Macarena sentía de nuevo náuseas. Era un revoltijo de emociones y sensaciones.

-Antes deja que me tome una infusión. Me va a costar mucho trabajo…

Y antes de que pudiera decir nada más, tenía una tila sobre la mesa. Su tía parecía conocer cada sentimiento, anticiparse a cada paso que daba.

-Yo estoy igual, hija. Me he tenido que tomar muchas. Llevo dos semanas cuidándolo y ha sido muy duro.

Ambas sonrieron y bebieron. Después subió las escaleras dispuesta a enfrentarse al pasado.

En cuanto entró en la habitación, supo que su padre ya no estaba allí. Un hombre delgado, decrépito, sin pelo y sin vello, con profundas ojeras, la observaba tendido. Los ojos estaban vidriosos y la enfermera le estaba poniendo medicación en el gotero. El cáncer dominaba casi todos sus órganos. Era horrible, aunque ella no sintió lástima.

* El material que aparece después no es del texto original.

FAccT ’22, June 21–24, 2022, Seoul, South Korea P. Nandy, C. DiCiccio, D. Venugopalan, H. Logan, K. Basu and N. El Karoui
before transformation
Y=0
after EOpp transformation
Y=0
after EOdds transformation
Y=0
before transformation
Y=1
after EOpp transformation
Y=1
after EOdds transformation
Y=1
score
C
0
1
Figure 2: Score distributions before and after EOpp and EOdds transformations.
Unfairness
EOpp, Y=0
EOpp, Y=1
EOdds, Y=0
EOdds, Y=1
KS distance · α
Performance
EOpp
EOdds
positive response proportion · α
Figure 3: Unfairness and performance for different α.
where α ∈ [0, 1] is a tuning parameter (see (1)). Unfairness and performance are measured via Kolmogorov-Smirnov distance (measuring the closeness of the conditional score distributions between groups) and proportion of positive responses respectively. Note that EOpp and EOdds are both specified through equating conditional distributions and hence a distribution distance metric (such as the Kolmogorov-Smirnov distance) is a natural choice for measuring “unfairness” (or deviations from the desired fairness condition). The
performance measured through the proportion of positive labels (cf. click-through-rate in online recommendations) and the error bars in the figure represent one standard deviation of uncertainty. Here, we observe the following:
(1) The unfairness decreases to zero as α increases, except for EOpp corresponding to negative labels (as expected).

Su tía estaba a su lado. Su padre la miró y sonrió. Después de tantos años, de nuevo allí. Le hizo señales con la mano, para que se sentara a su lado. Ella obedeció, se acercó, pero se sentó en una silla más alejada. Le repelía oír su respiración profunda y se recordaba constantemente, que aquel era el hombre que había empujado a su madre a un abismo. Su despotismo e intransigencia, la habían arrojado a brazos de otro hombre, a un aborto clandestino, a una muerte horrible. Así evitaba tener compasión.

Su tía Emilia se sentó al otro lado de la cama y lo miró. Su padre no podía hablar con claridad, su voz sonaba bajita y lejana. Le estaba diciendo algo que ella no entendió. Su tía asintió y la miró.

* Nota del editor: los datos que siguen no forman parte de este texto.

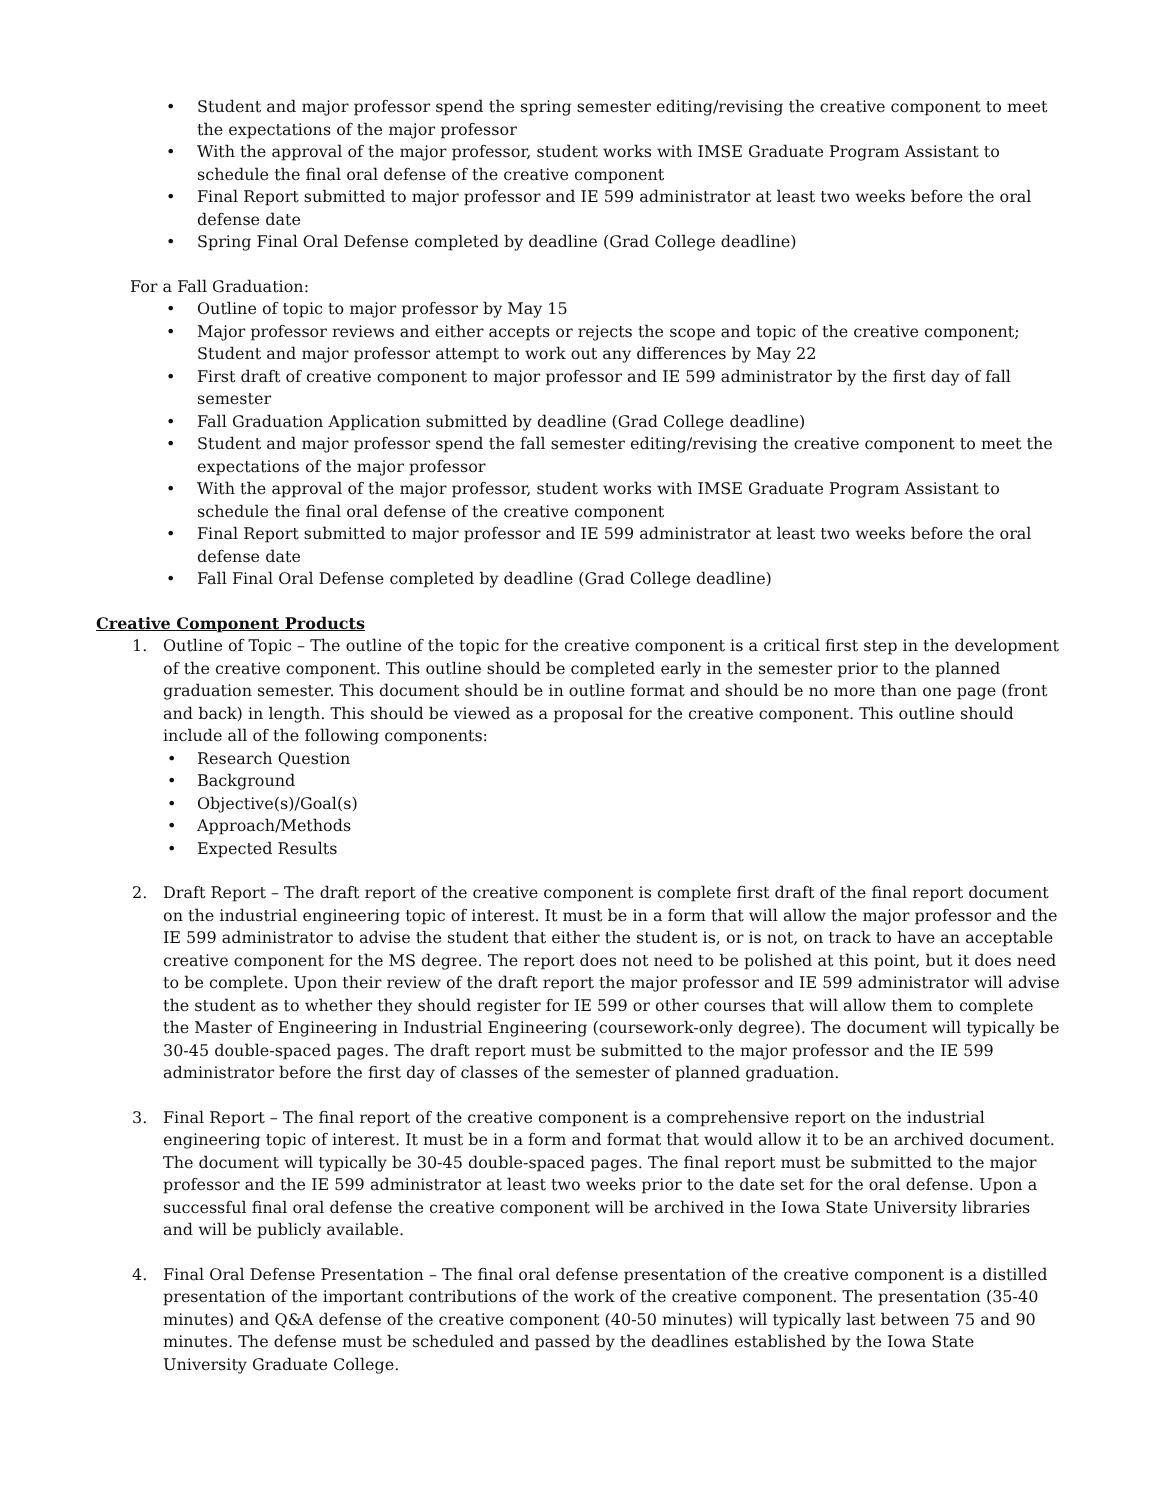• Student and major professor spend the spring semester editing/revising the creative component to meet the expectations of the major professor
• With the approval of the major professor, student works with IMSE Graduate Program Assistant to schedule the final oral defense of the creative component
• Final Report submitted to major professor and IE 599 administrator at least two weeks before the oral defense date
• Spring Final Oral Defense completed by deadline (Grad College deadline)
For a Fall Graduation:
• Outline of topic to major professor by May 15
• Major professor reviews and either accepts or rejects the scope and topic of the creative component; Student and major professor attempt to work out any differences by May 22
• First draft of creative component to major professor and IE 599 administrator by the first day of fall semester
• Fall Graduation Application submitted by deadline (Grad College deadline)
• Student and major professor spend the fall semester editing/revising the creative component to meet the expectations of the major professor
• With the approval of the major professor, student works with IMSE Graduate Program Assistant to schedule the final oral defense of the creative component
• Final Report submitted to major professor and IE 599 administrator at least two weeks before the oral defense date
• Fall Final Oral Defense completed by deadline (Grad College deadline)
Creative Component Products
1. Outline of Topic – The outline of the topic for the creative component is a critical first step in the development of the creative component. This outline should be completed early in the semester prior to the planned graduation semester. This document should be in outline format and should be no more than one page (front and back) in length. This should be viewed as a proposal for the creative component. This outline should include all of the following components:
• Research Question
• Background
• Objective(s)/Goal(s)
• Approach/Methods
• Expected Results
2. Draft Report – The draft report of the creative component is complete first draft of the final report document on the industrial engineering topic of interest. It must be in a form that will allow the major professor and the IE 599 administrator to advise the student that either the student is, or is not, on track to have an acceptable creative component for the MS degree. The report does not need to be polished at this point, but it does need to be complete. Upon their review of the draft report the major professor and IE 599 administrator will advise the student as to whether they should register for IE 599 or other courses that will allow them to complete the Master of Engineering in Industrial Engineering (coursework-only degree). The document will typically be 30-45 double-spaced pages. The draft report must be submitted to the major professor and the IE 599 administrator before the first day of classes of the semester of planned graduation.
3. Final Report – The final report of the creative component is a comprehensive report on the industrial engineering topic of interest. It must be in a form and format that would allow it to be an archived document. The document will typically be 30-45 double-spaced pages. The final report must be submitted to the major professor and the IE 599 administrator at least two weeks prior to the date set for the oral defense. Upon a successful final oral defense the creative component will be archived in the Iowa State University libraries and will be publicly available.
4. Final Oral Defense Presentation – The final oral defense presentation of the creative component is a distilled presentation of the important contributions of the work of the creative component. The presentation (35-40 minutes) and Q&A defense of the creative component (40-50 minutes) will typically last between 75 and 90 minutes. The defense must be scheduled and passed by the deadlines established by the Iowa State University Graduate College.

-¿Qué pasa?-dijo Macarena.

-Quiere que le cojas la mano y te acerques.

Ella estuvo tentada de huir, de salir corriendo, como quince años atrás, y no volver. Pero resistió-sólo será un momento-pensó. Hizo caso y se sentó en la cama, le cogió la mano, delgada, huesuda y caliente. Él la miró, ella hizo lo mismo.

-Lo siento-murmuró su padre.

Macarena asintió pero no lo creyó. Quizás se estaba arrepintiendo, pero era demasiado tarde.

-Lo siento, Maca. Siempre te he querido mucho, ¿lo sabes?

Ella retiró su mano.

-¿Me quieres?...mira que bien ¿y a mi madre?, ¿también la querías?.

Su tía la miró con severidad.

-Macarena, por favor, no es el momento.

Su padre asintió.

-La he querido más que a nada en el mundo.

Eso era el colmo. ¿Por eso se iba con prostitutas?, ¿por eso la trataba con tanta frialdad?.

-Eso no es verdad, pero ya no importa-le respondió-. He venido como querías, me has visto y sabes que estoy bien. Ojalá hubiera sido todo de otra manera, necesitaba un padre ¿lo sabes?.

Su padre comenzó a llorar. Las lágrimas resbalaban por su rostro y sus ojos apenas se veían.

-Sé que, a veces, no fui justo. Por favor, perdóname, te lo suplico.

Ella se levantó, lo miró con frialdad.

-Te perdono, ¿me puedo ir?.

No esperó respuesta, se marchó mientras sentía como su padre emitía gemidos de dolor. Ella sólo pensaba en los gemidos de su madre mientras agonizaba cubierta de sangre ante sus ojos.

No podía estar más tiempo en aquella casa, llena de tantos recuerdos. Salió al patio trasero y se sentó en el arriate. Cerró los puños intentando aguantar la rabia contenida. No podía evitarlo, él había sido el fruto de toda su desdicha.

No habían pasado ni cinco minutos, cuando un grito la devolvió a la realidad. Era su tía.

Subió la escaleras a toda prisa, el corazón le latía con tanta fuerza que creía le iba a explotar. Cuando llegó a la habitación, la enfermera estaba llamando al médico. Su padre había dejado de respirar, había muerto.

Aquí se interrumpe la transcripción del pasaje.